Soyinka lambasted state governors for getting enmeshed in a centralised mentality and afraid to come out of their cocoons. He advised them to stop being timid and push for greater autonomy.

“I want to make a plea to all governors, stop being so timid. Push this federal envelope as far as it can go, even while we undertake the technical aspect of restructuring.

“Whether in terms of dialogue, evolving the constitution or whatever, something has to go on, after all, we’ve had so many of these confabs.

“My plea is to governors to start with the immediate responsibility of the welfare of your own people in whatever term and if you study the constitution carefully, I have done this with lawyers, and it seems that a lot can be done at this moment.

“Consult with your lawyers, I have consulted with mine and they also expressed the view that the governors are too timid, there is too much centralised mentality embedded in their minds and they are afraid to come out of their cocoons.

“You need a season of greater autonomy for your own states and that is what I mean by pushing the federal envelope as far as it can go even with this impossible document that we have to cease what power, what authority you can derive from the constitution.”

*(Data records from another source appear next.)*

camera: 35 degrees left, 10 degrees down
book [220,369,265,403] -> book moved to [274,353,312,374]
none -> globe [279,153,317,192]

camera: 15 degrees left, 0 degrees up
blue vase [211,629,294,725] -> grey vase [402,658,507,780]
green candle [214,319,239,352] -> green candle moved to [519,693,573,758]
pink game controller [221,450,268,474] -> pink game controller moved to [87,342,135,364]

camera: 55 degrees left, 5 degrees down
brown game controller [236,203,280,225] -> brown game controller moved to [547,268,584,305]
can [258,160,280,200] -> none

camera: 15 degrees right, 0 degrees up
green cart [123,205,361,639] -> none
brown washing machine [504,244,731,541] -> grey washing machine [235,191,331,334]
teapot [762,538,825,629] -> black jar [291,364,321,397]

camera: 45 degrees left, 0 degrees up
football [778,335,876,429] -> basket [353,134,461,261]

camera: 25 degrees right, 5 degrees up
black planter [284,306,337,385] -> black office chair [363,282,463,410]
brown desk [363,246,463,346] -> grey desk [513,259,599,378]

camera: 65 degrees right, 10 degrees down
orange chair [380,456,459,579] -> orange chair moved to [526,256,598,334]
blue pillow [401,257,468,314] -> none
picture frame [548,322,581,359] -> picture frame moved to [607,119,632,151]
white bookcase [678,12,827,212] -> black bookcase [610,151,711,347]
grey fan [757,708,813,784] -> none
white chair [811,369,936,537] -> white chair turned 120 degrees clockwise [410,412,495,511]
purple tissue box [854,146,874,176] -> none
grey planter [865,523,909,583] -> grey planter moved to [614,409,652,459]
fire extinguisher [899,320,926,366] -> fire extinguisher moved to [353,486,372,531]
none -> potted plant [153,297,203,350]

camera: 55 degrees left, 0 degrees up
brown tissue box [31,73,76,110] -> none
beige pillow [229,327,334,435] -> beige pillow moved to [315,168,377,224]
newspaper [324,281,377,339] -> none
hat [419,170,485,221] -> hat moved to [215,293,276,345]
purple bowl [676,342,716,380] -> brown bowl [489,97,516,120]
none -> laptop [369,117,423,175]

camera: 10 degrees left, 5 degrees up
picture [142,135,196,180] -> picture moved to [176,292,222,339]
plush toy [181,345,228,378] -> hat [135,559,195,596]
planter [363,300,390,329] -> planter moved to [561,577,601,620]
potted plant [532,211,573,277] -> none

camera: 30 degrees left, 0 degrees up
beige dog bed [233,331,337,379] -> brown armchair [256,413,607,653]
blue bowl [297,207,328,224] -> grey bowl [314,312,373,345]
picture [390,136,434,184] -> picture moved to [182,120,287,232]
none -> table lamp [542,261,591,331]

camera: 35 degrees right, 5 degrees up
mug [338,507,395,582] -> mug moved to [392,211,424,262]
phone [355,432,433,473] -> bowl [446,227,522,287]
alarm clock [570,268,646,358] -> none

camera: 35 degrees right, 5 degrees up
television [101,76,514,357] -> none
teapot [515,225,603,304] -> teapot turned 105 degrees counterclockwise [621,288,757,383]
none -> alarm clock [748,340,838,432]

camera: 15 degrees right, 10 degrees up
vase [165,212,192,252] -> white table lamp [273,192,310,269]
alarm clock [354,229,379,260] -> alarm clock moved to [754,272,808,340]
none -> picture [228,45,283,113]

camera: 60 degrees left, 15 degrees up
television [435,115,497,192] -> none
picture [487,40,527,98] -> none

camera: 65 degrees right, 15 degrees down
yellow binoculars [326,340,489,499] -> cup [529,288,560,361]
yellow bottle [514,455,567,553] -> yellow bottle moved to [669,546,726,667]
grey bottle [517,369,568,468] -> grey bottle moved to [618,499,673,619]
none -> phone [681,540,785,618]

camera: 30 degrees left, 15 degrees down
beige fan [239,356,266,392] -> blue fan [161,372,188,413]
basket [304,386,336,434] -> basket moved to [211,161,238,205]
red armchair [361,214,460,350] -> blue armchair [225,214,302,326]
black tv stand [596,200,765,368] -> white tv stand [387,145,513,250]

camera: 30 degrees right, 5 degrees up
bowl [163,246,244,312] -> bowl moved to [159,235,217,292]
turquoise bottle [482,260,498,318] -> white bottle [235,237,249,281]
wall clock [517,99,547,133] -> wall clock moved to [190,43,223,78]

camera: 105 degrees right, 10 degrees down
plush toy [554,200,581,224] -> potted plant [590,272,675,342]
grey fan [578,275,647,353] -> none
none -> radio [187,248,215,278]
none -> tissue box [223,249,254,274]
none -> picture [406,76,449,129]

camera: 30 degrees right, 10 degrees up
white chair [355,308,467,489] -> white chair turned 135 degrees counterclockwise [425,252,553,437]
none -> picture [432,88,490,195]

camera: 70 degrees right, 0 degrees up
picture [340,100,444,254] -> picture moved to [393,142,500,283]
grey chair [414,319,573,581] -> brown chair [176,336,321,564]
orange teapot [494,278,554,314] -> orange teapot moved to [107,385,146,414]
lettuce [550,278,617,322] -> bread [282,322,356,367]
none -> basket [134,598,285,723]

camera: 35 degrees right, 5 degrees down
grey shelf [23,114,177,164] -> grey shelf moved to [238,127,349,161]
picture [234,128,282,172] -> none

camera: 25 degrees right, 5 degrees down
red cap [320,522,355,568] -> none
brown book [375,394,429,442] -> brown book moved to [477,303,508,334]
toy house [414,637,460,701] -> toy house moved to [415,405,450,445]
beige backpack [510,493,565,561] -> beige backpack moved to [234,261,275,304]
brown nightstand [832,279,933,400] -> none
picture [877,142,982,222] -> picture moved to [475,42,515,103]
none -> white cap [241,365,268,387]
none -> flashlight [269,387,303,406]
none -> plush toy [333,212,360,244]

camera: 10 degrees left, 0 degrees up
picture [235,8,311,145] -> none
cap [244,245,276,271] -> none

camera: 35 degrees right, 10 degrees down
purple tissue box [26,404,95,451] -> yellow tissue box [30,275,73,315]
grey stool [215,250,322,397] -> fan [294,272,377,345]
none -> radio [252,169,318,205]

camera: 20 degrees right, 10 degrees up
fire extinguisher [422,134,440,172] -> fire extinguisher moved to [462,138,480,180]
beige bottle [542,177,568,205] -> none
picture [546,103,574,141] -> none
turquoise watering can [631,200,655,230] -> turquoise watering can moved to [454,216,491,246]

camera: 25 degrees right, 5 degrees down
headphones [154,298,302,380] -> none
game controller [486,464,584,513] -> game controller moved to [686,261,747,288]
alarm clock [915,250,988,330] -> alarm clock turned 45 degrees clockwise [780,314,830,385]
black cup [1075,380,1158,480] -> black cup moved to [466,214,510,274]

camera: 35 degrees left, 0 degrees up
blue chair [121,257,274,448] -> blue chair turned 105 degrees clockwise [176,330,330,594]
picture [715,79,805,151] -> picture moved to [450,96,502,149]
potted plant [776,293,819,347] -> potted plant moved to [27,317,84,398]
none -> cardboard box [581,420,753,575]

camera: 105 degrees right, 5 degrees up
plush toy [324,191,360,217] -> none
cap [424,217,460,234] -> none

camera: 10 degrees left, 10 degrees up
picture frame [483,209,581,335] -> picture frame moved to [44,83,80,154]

Also speaking, former Secretary-General of the Commonwealth of Nations, Chief Emeka Anyaoku, said Nigeria needed a new constitution to replace the obsolete 1999 Constitution, insisting that the new constitution should be produced by the Nigerian people.

“There is no section or ethnic group that does not stand to gain from belonging to one country that is the size and resources of Nigeria.

“Therefore, it is and should be in the common interest of ethnic groups and component parts to sustain and nourish one country.

“The growing level of distrust and divisiveness among ethnic and religious groups are undermining the cohesion and threatening the continued existence of one Nigeria. For how long can the leadership of Nigeria continue to ignore this fact?”

In his own contribution, poet and author, Odia Ofeimun, blamed the rot and backwardness in the educational system of Northern Nigeria on ethnicity.

The poet who was private secretary to Awolowo, said: “Every child in the North should go to school. There is an ethnic argument against education. They are using that argument to stop the rest of us from moving forward”, the poet argued.

However, former Emir of Kano, Muhammadu Sanusi I, disagreed with Ofeimun, pointing out that the problem with the educational system in the North was not ethnicity but the failure of the government to provide schools, train the teachers and provide everything needed to encourage the children in the region to go to school.

According to Sanusi, he also had earlier believed that the problem was ethnicity until he became the emir and saw the situation of things differently as an insider.

He noted that the British colonial masters did not want the North to be educated like the South.

The dignitaries at the lecture included the former Secretary-General of Commonwealth, Chief Emeka Anyaoku; the Emir of Sokoto, Saad Abubakar 111; the Ooni of Ife, Oba Adeyeye Ogunwusi; former Emir of Kano, Muhammadu Sanusi II; and former Deputy Governor of Central Bank of Nigeria, Obadiah Mailafia.

The 2021 Obafemi Awolowo Lecture was instituted by the Obafemi Awolowo Foundation as part of the programme to commemorate the birthday of the former permier of Western Nigerian, Chief Obafemi Awolowo, who died in 1987 at the age of 78.

The series has, since 1993, attracted distinguished intellectuals whose views on public affairs are at once robust and agenda- setting, but sometimes controversial.

The memorial lecture is held annually on a topic freely chosen by the guest lecturer.